The smell of freshly lit herb wafted in the air like some kind of incense offering to the God of live music.
Forty-five minutes prior, the Dexateens left the stage, thanking the headliners for giving them the best time of their lives. Ten minutes ago, the funky pre-show music suddenly stopped, leaving everyone in the audience expecting Levon & the Band to come crashing onstage with their classic rendition of “Don’t Do It” – but that’s not what happened. Instead, cutting across the stage and through the fog came the five Shakes members, walking without an ounce of decadent swagger. Under the purple lights they manned their instruments to receptive applause, wordlessly counted off, and dove headfirst into a searing version of “Rise to the Sun”.
But what came out of the amplifiers on this September Saturday in Nashville was not what’s been coming out of your headphones for the past five months; rather, it was something much larger, a sound that didn’t just hang with the nearly-full moon over our heads, but loomed above us like a wet tarp, enveloping us in rich, southern soul music. If, somehow, the energy of Brittany Howard and her Shakes could have been harnessed for a record that night, it may have sounded something like Sallie Ford’s vocal smeared deep into the grooves of a vinyl copy of Rubber Factory – but alas, it could not have been, and that is the beauty of the live experience.

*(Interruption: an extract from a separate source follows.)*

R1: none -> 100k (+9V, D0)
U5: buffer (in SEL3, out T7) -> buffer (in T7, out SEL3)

Alabama Shakes’ “Always Alright”
The song ended. The audience, floored, gave up a humble round of applause – they now knew whose presence it was that they were standing in – and listened intently as Brittany churned out strongly accented spoken word like heavy cream: “It’s a good night to be here in Nashville, Tennessee!” The audience, a menagerie of college kids, 30 something married couples, and grey old men wearing Muscle Shoals T-shirts readily agreed, poured out more applause, and promptly fastened themselves down in their footsteps for whatever would come next.
They picked up and fell through a steady-rollicking performance of their hits “Hang Loose”, “Hold On” and “Always Alright”. The organ howled, the guitar weeped, Brittany made you wonder how she still had a voice after doing this every night, and the band rocked and rolled through cut-time, double-time and a handful of 6/8 waltzes that even made the frat boys in the audience tap their feet.

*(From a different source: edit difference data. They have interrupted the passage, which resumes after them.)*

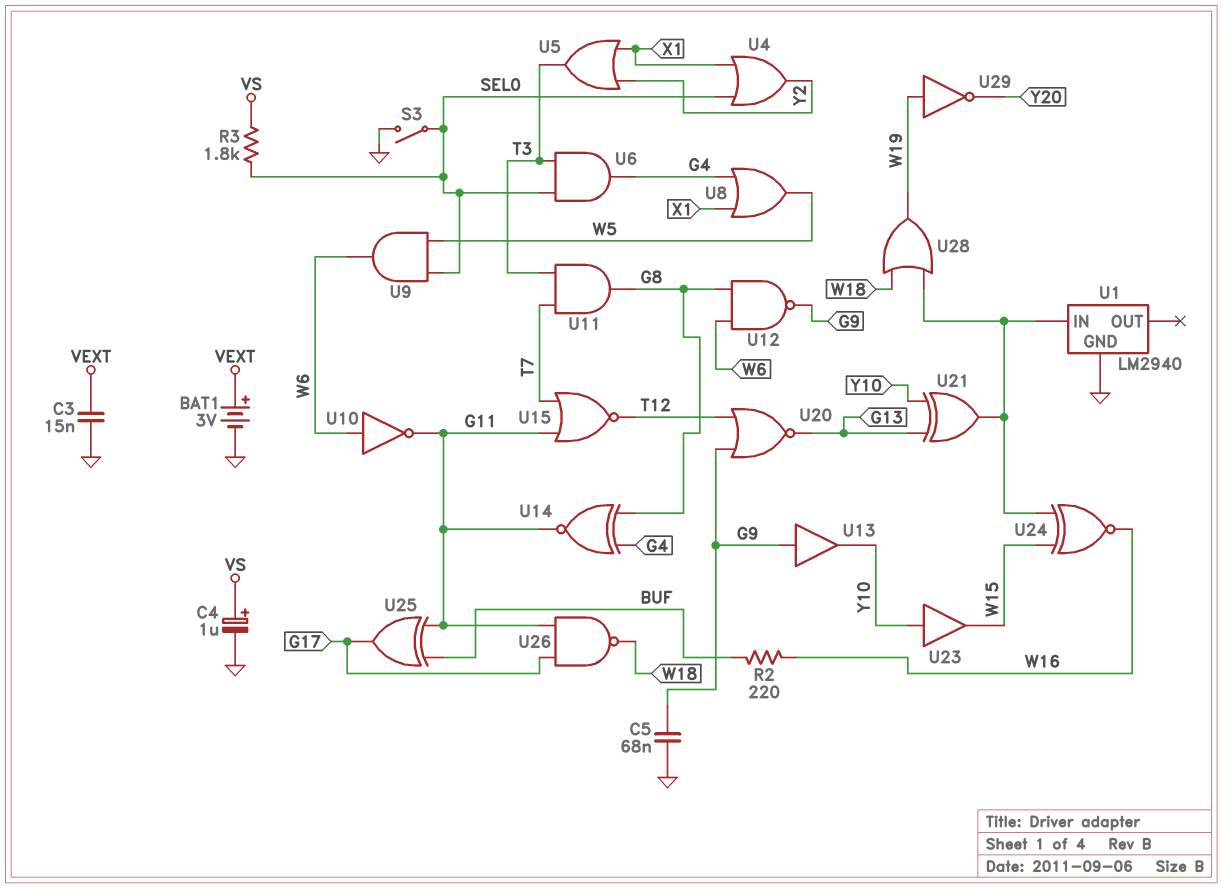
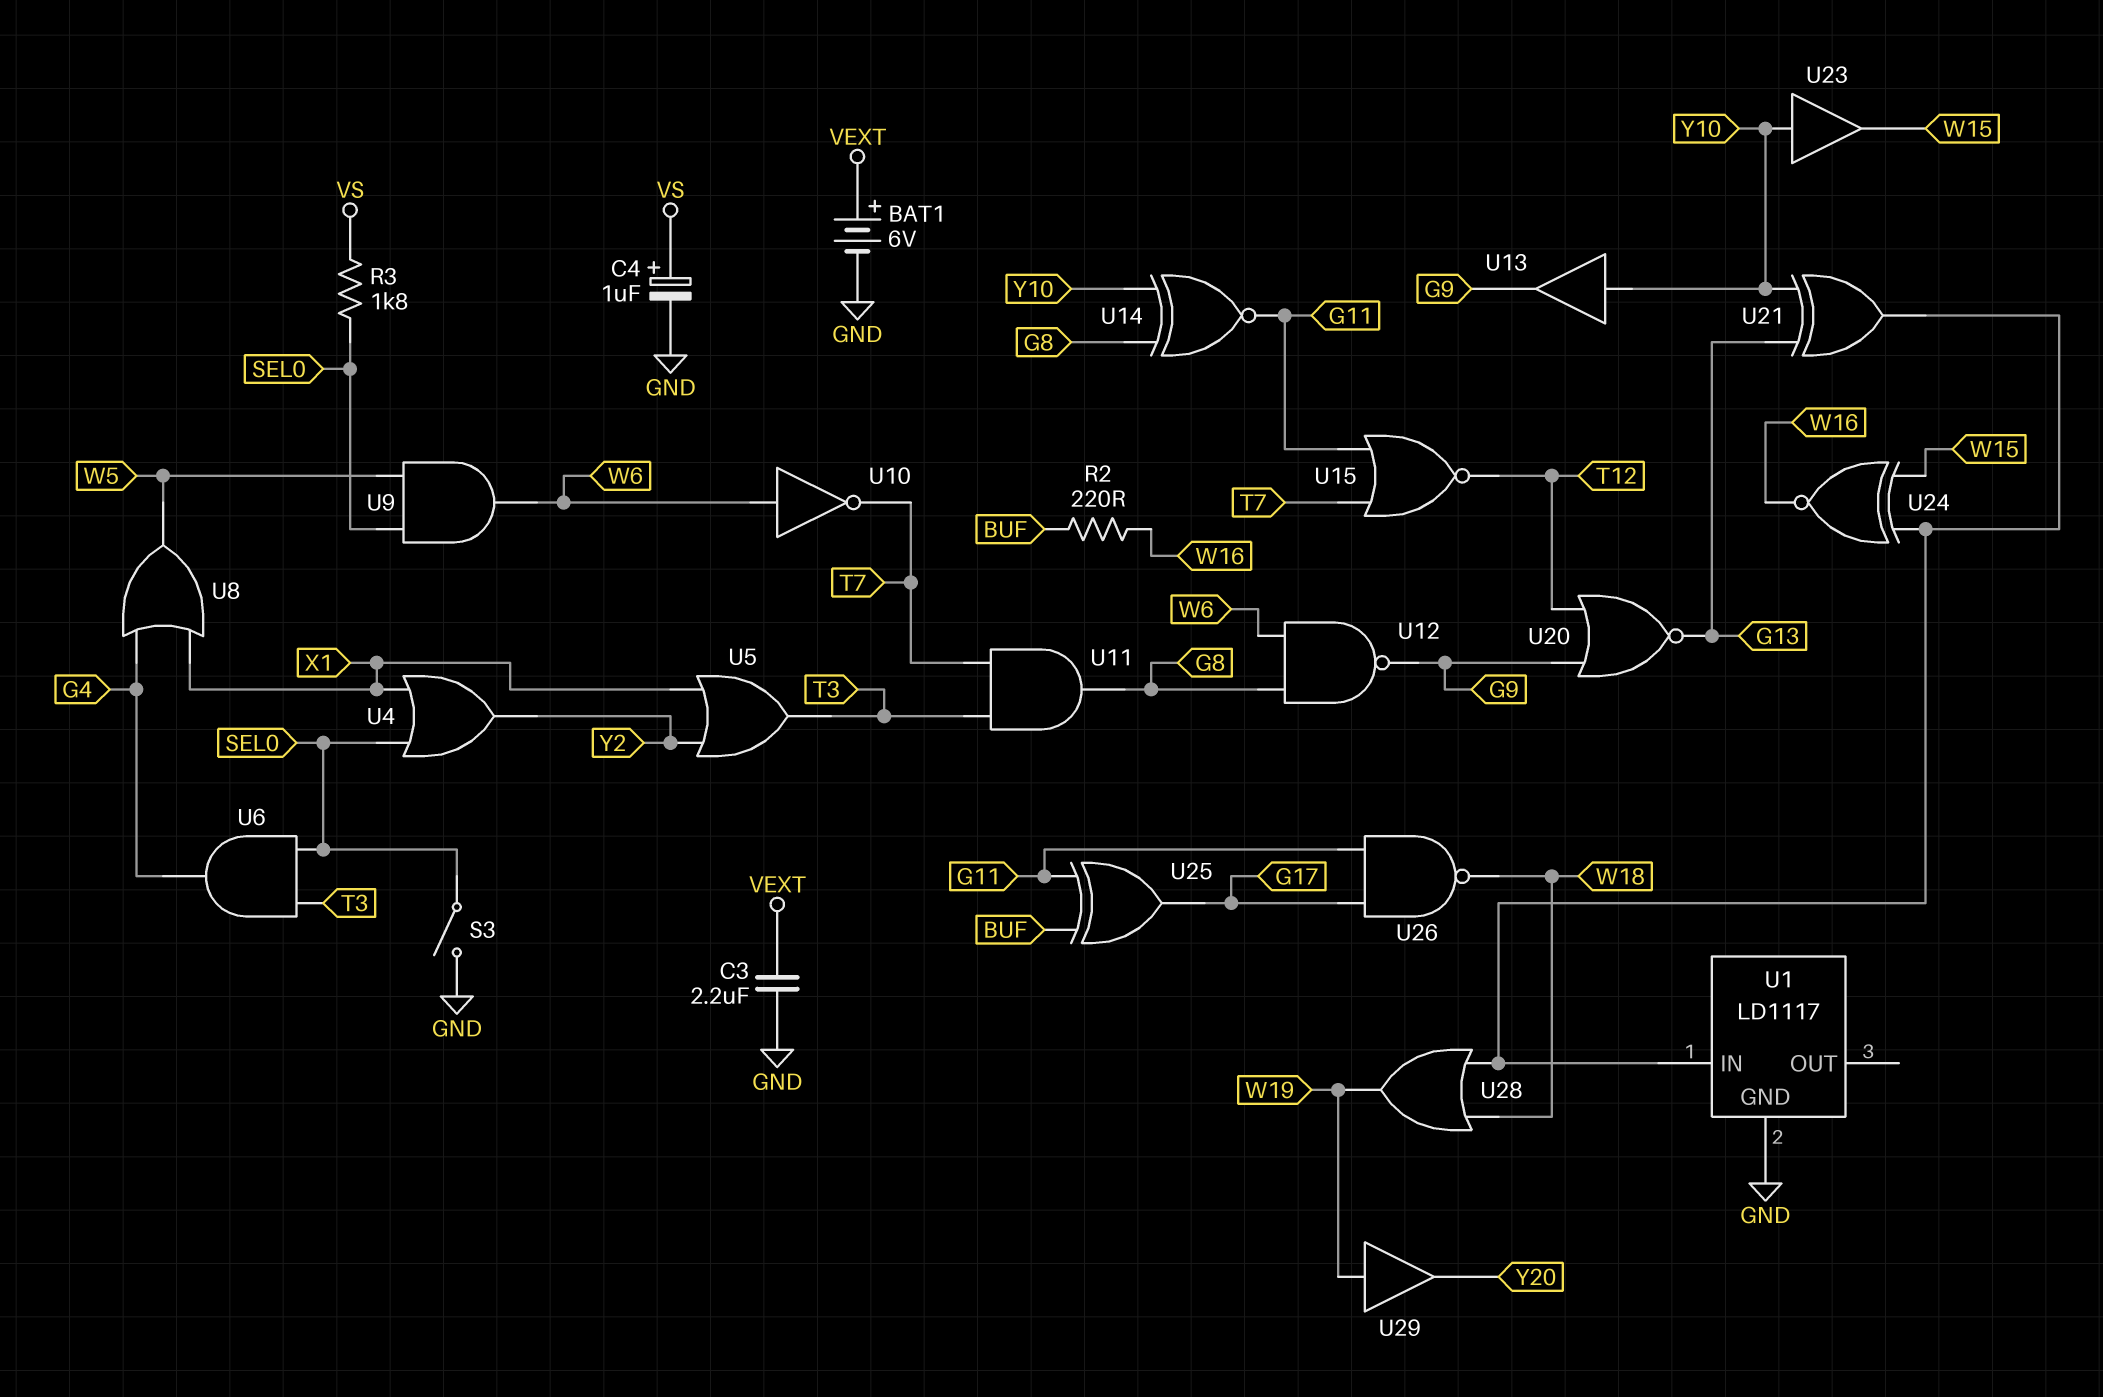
BAT1: 3V (plus VEXT, minus GND) -> 6V (plus VEXT, minus GND)
C3: 15nF (GND, VEXT) -> 2.2uF (GND, VEXT)
C5: 68nF (G9, GND) -> none
U1: LM2940 -> LD1117
U10: NOT (in W6, out G11) -> NOT (in W6, out T7)
U13: buffer (in G9, out Y10) -> buffer (in Y10, out G9)
U14: XNOR (in G4, in G8, out G11) -> XNOR (in G8, in Y10, out G11)
U29: NOT (in W19, out Y20) -> buffer (in W19, out Y20)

Perhaps what made Saturday’s concert so enjoyable was its simplicity; the crowd that had gathered there had certainly come for the music. The few teenagers playing air drums congregated up front near the stage and had left everyone else behind them to enjoy a performance that was fairly reminiscent of a mid-century soul concert. The band, although colorfully lit, stood against a plain black backdrop, slightly shrouded in fog, and didn’t put on any more of a show than they had to. “Y’all, I’m really, really nervous,” was all Brittany would say between songs. If she was, it certainly didn’t show. Mic in hand, she stood rooted in place, her guitar in its stand for a large portion of the time, and let guitarist Heath Fogg’s trebly double-stops fend for themselves against the organ (which, in all honesty, was a close second in terms of showmanship).
By the end of a 12-song set and a 3-song encore, the Alabama Shakes left no doubt in anyone’s mind: it was a good night to be here in Nashville, Tennessee.